■ **Your goal**
Report each line of the items below that contains the string "Table", matching upper and lower case exactly.

■ **Data records**
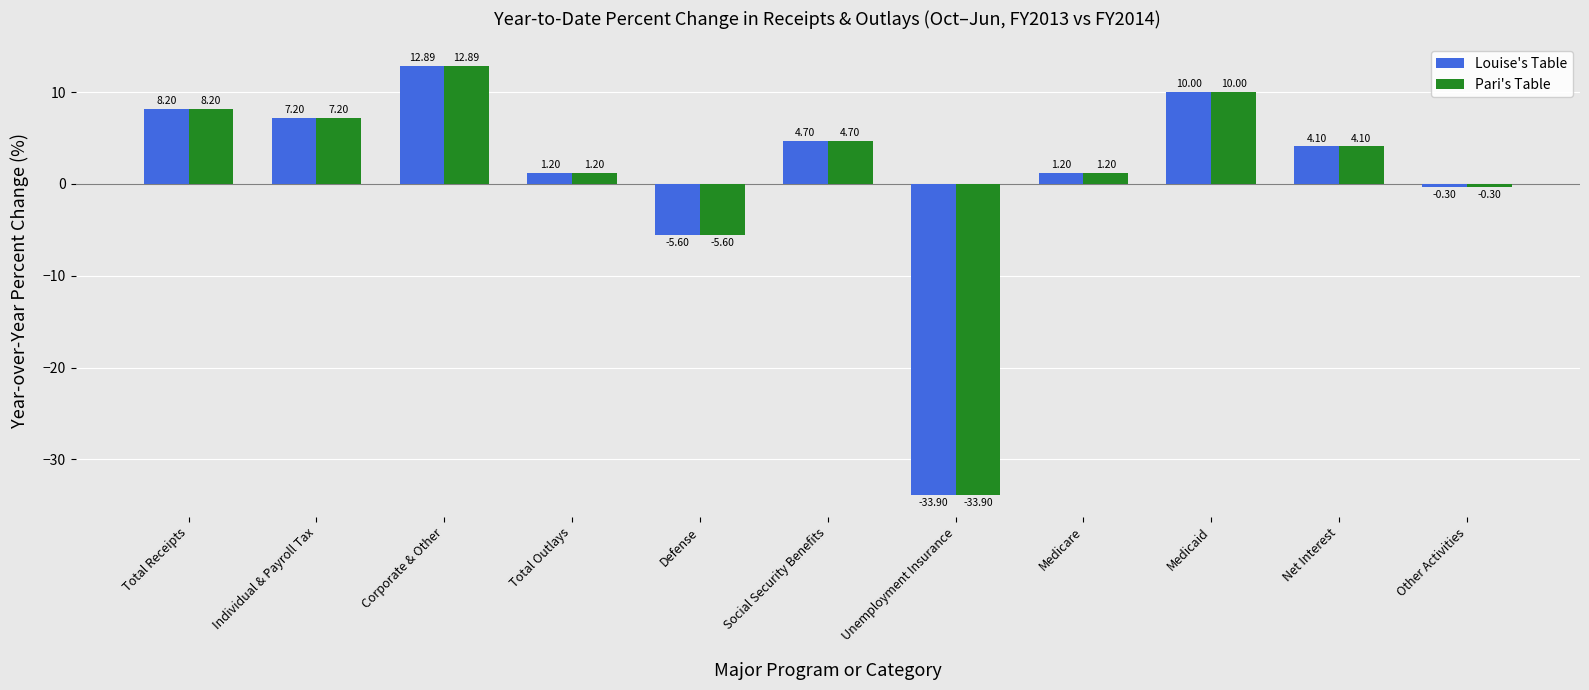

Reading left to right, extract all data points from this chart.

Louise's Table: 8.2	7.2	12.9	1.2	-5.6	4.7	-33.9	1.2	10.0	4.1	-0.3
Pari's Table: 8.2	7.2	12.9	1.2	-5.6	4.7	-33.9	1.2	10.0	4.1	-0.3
* * *
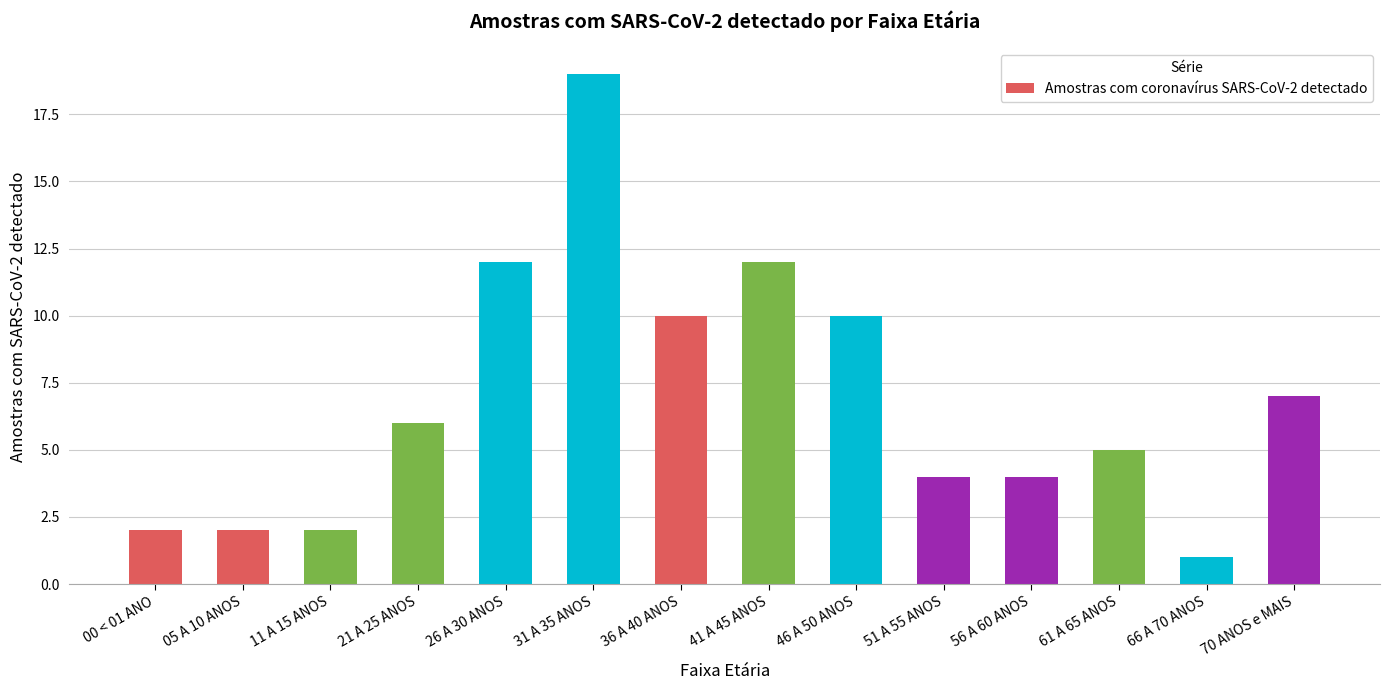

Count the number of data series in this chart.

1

■ **Response for this exercise**
Louise's Table: 8.2	7.2	12.9	1.2	-5.6	4.7	-33.9	1.2	10.0	4.1	-0.3
Pari's Table: 8.2	7.2	12.9	1.2	-5.6	4.7	-33.9	1.2	10.0	4.1	-0.3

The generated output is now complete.